Reunião virtual teve participação do TJAL, da Polícia Civil e de representantes de religiões de matriz africana.

A Coordenadoria de Direitos Humanos do Tribunal de Justiça de Alagoas (TJAL) vai auxiliar na formação dos profissionais que atuarão na delegacia de combate a crimes contra populações vulneráveis. O assunto foi discutido nesta sexta (16) com representantes da Polícia Civil, da Defensoria Pública e de religiões de matriz africana.

 

De acordo com o secretário da Coordenadoria, Pedro Montenegro, um modelo de curso será criado com o auxílio de profissionais da educação e de integrantes dos grupos que serão atendidos pela delegacia.

 

“O objetivo é preparar melhor as equipes da polícia. Voltando as atividades presenciais, o curso poderá até ser ministrado nas dependências da Escola da Magistratura”, disse o secretário, ressaltando que o treinamento deverá ser dividido em módulos. “Dessa forma o curso pode se estender sem se tornar exaustivo, proporcionando uma formação continuada”.

 

O professor Clébio Araújo, da Universidade Estadual de Alagoas (Uneal), afirmou que muitos policiais demonstram despreparo ao lidar com casos envolvendo, por exemplo, as religiões de matriz africana. “É urgente fazer um trabalho de base nas polícias falando sobre essas religiões e sobre a cultura afro-brasileira.
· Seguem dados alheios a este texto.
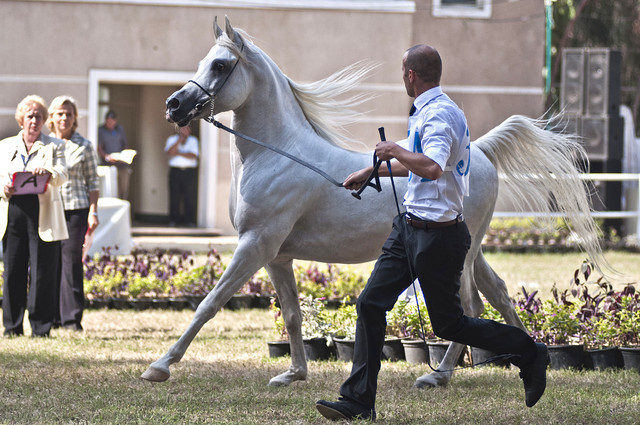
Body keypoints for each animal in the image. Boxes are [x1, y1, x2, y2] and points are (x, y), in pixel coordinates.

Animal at [141, 17, 605, 389]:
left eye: (220, 65)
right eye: (203, 62)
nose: (173, 105)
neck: (277, 155)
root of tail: (481, 152)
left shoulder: (254, 245)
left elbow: (209, 304)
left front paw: (159, 366)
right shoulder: (276, 256)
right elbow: (292, 315)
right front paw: (294, 374)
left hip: (458, 256)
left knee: (469, 306)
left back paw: (439, 375)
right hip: (470, 251)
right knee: (500, 294)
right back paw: (526, 362)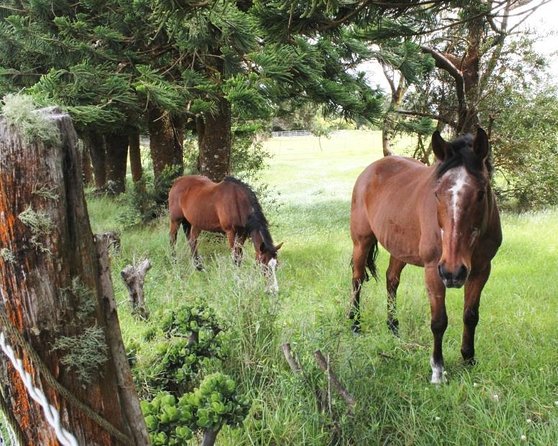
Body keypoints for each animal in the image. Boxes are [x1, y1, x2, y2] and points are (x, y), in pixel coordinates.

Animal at [350, 128, 504, 384]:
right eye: (437, 193)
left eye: (481, 193)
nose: (453, 272)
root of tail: (370, 170)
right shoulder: (434, 270)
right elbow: (439, 321)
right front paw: (438, 370)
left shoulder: (482, 270)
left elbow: (471, 315)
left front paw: (468, 359)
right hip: (361, 241)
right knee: (357, 279)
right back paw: (354, 324)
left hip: (400, 248)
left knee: (391, 280)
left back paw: (393, 327)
Ainda vemos muito despreparo e ignorância por parte dos quadros da polícia para lidar com essa realidade”.

 

Para o diretor-geral da Polícia Civil, Carlos Alberto Reis, a boa formação dos policiais da delegacia é importante. “Não podemos permitir que uma pessoa vulnerável seja vitimada e, ao procurar a instituição policial, seja novamente vítima”, afirmou Carlos Reis, ressaltando que a delegacia deve começar a funcionar nos próximos dias em Maceió.

 

“Estamos finalizando os preparativos, providenciando o mobiliário e os computadores. Logo a delegacia começará a funcionar para atender a população que precisa”, destacou.

 

A delegacia investigará crimes contra negros, idosos, adeptos de religiões de matriz africana, pessoas com deficiência, quilombolas, ciganos, índios, moradores de rua e público LGBTQIA+. O projeto de lei que a criou foi assinado, em outubro do ano passado, pelo desembargador Tutmés Airan, então governador em exercício.